- Text passage -
*** Begin section ***
ROANOKE TIMES 
                      Copyright (c) 1996, Roanoke Times

DATE: Sunday, January 7, 1996                TAG: 9601050021
SECTION: EXTRA                    PAGE: 1    EDITION: METRO 
SOURCE: MATT CHITTUM / Staff writer
KEITH GRAHAM/Staff. 1. At the close of the second Cotillion class (left) the 
boys practiced escorting the grils through the refershmnet line, getting them 
refreshments and then seating them properly. Assistant Julie Ann Sgroi informs
Michael Mull, 6th-grader at Cave Spring, that he should have seated Beth 
Drewry, a student at Community School, on his right side. 3. Joseph Harwell, 
escorting Kelli Eagle (below), gets some last minute instructions from Sgroi 
before entering the Roanoke Ballroom at the Hotel Roanoke and Convention 
Center for the Holly Ball. Behind them is Kelli's twin sister, Jessi. 4.
*** End section ***
- Material supplied -
*** Begin section ***
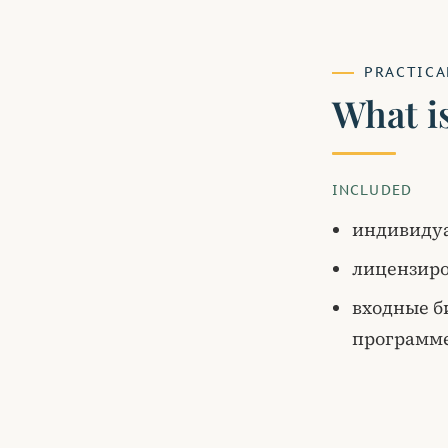
PRACTICA
What i
INCLUDED
индивиду
лицензир
входные б
программ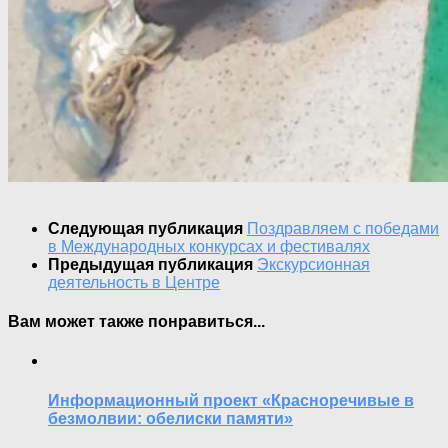
Следующая публикация
Поздравляем с победами
в Международных конкурсах и фестивалях
Предыдущая публикация
Экскурсионная
деятельность в Центре
Вам может также понравиться...
Информационный проект «Красноречивые в
безмолвии: обелиски памяти»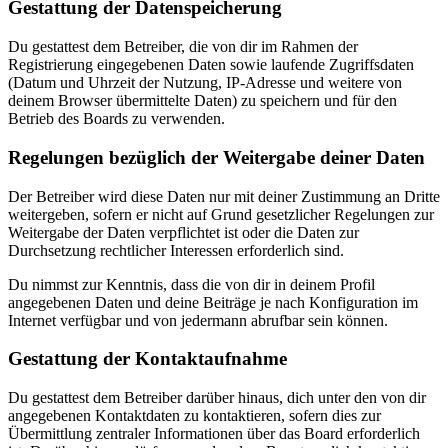
Gestattung der Datenspeicherung
Du gestattest dem Betreiber, die von dir im Rahmen der
Registrierung eingegebenen Daten sowie laufende Zugriffsdaten
(Datum und Uhrzeit der Nutzung, IP-Adresse und weitere von
deinem Browser übermittelte Daten) zu speichern und für den
Betrieb des Boards zu verwenden.
Regelungen bezüglich der Weitergabe deiner Daten
Der Betreiber wird diese Daten nur mit deiner Zustimmung an Dritte
weitergeben, sofern er nicht auf Grund gesetzlicher Regelungen zur
Weitergabe der Daten verpflichtet ist oder die Daten zur
Durchsetzung rechtlicher Interessen erforderlich sind.
Du nimmst zur Kenntnis, dass die von dir in deinem Profil
angegebenen Daten und deine Beiträge je nach Konfiguration im
Internet verfügbar und von jedermann abrufbar sein können.
Gestattung der Kontaktaufnahme
Du gestattest dem Betreiber darüber hinaus, dich unter den von dir
angegebenen Kontaktdaten zu kontaktieren, sofern dies zur
Übermittlung zentraler Informationen über das Board erforderlich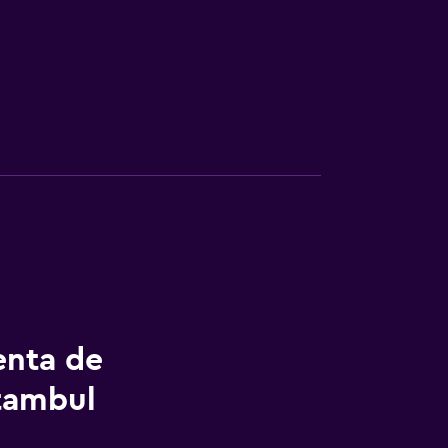
enta de
stambul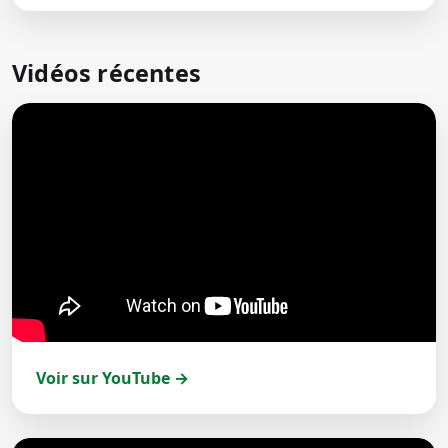
Vidéos récentes
Voir sur YouTube →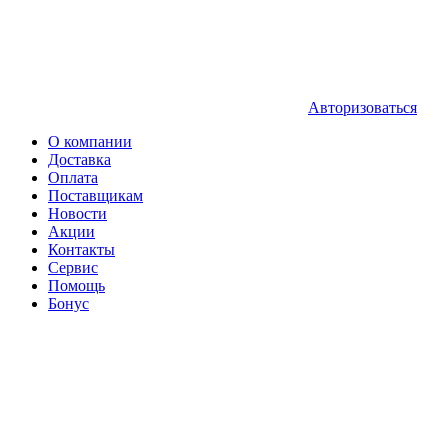
Авторизоваться
О компании
Доставка
Оплата
Поставщикам
Новости
Акции
Контакты
Сервис
Помощь
Бонус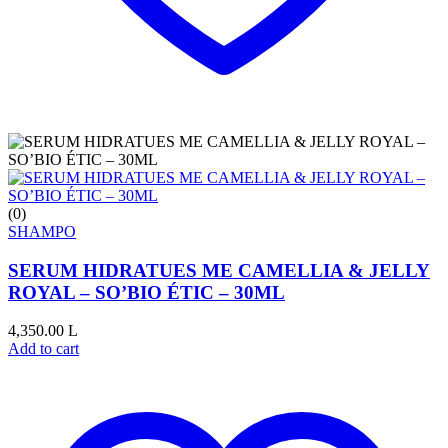
(0)
SHAMPO
SERUM HIDRATUES ME CAMELLIA & JELLY
ROYAL – SO’BIO ÉTIC – 30ML
4,350.00
L
Add to cart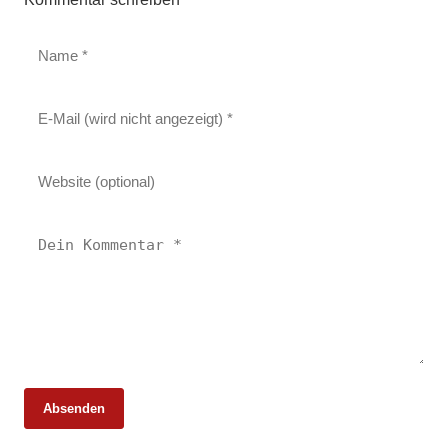
Absenden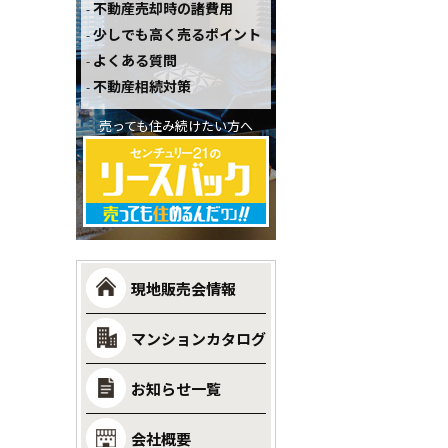
不動産売却時の諸費用
少しでも高く売るポイント
よくある質問
不動産相続対策
売っても住み続けたい方へ
現地販売会情報
マンションカタログ
お知らせ一覧
会社概要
*** End section ***
- Job item A -
Using the Cotillion caption from the Roanoke Times, decide whether each statement below agrees with it. (i) Michael Mull is a sixth-grader at Cave Spring. (ii) Beth Drewry is a student at Cave Spring. (iii) The Holly Ball took place in the Roanoke Ballroom at the Hotel Roanoke and Convention Center. Answer yes or no for each, and quote the words of the caption that settle it.
- Job item B -
Carry on the Cotillion caption from the Roanoke Times, starting right after its last line.

- Your response A -
(i) Yes: "Michael Mull, 6th-grader at Cave Spring"
(ii) No: "Beth Drewry, a student at Community School"
(iii) Yes: "entering the Roanoke Ballroom at the Hotel Roanoke and Convention Center for the Holly Ball"

- Your response B -
Joseph Harwell strains to make eye contact with his dance partner, Michele 
Wilmer. He's shortest in the class; she's tallest. 5. Candles and poinsettias 
graced the refreshment table at the Holly Ball. Andy Bauman (center) asked 
Megan Robertson (left) if she wanted some punch. She said, "Yes, please," and 
Andy got her a glass. 6. During the third class (right), cotillion director 
Donna Dilley asked what do you do if you come upon a revolving door that is in
motion. The gentleman allows the lady to go first and he follows. Jessi Eagle 
goes through the revolving door, portrayed by Dilley, as Andy Holder watches. 
7. The students were having fun dancing as the night passed at the Holly Ball.
Showing great form (above) are Megan Robertson and Lowell Watkins. 8. Learning
to do the Box-Step (right) during theNovember class, which was held at the 
Arthur Murray Dance Studio, are Adam Batchler, 6th-grader at Cave Spring, and 
Emily Seamon, 6th garder at Cave Spring.  9. At the Holly Ball the grils were 
given boutonnieres to pin on the boys' lapels. Getting the flowers from Leslie
terry and Margaret Beazley are Trent Currin (left), a 6th-grade student at 
Cave Spring Jr. High, and Jeni Banning (right), a student at Hidden Valley Jr.
High. color.


MINDING THEIR MANNERSJUNIOR COTILLION STUDENTS PUT WHAT THEY'VE LEARNED ABOUT ETIQUETTE AND DANCING INTO PRACTICE

Question: How many foxtrotting, punch-sloshing, corsage-wearing 6th-graders can fit into a ballroom?

Answer: A cotillion.

In Roanoke, that amounts to about 100 of them.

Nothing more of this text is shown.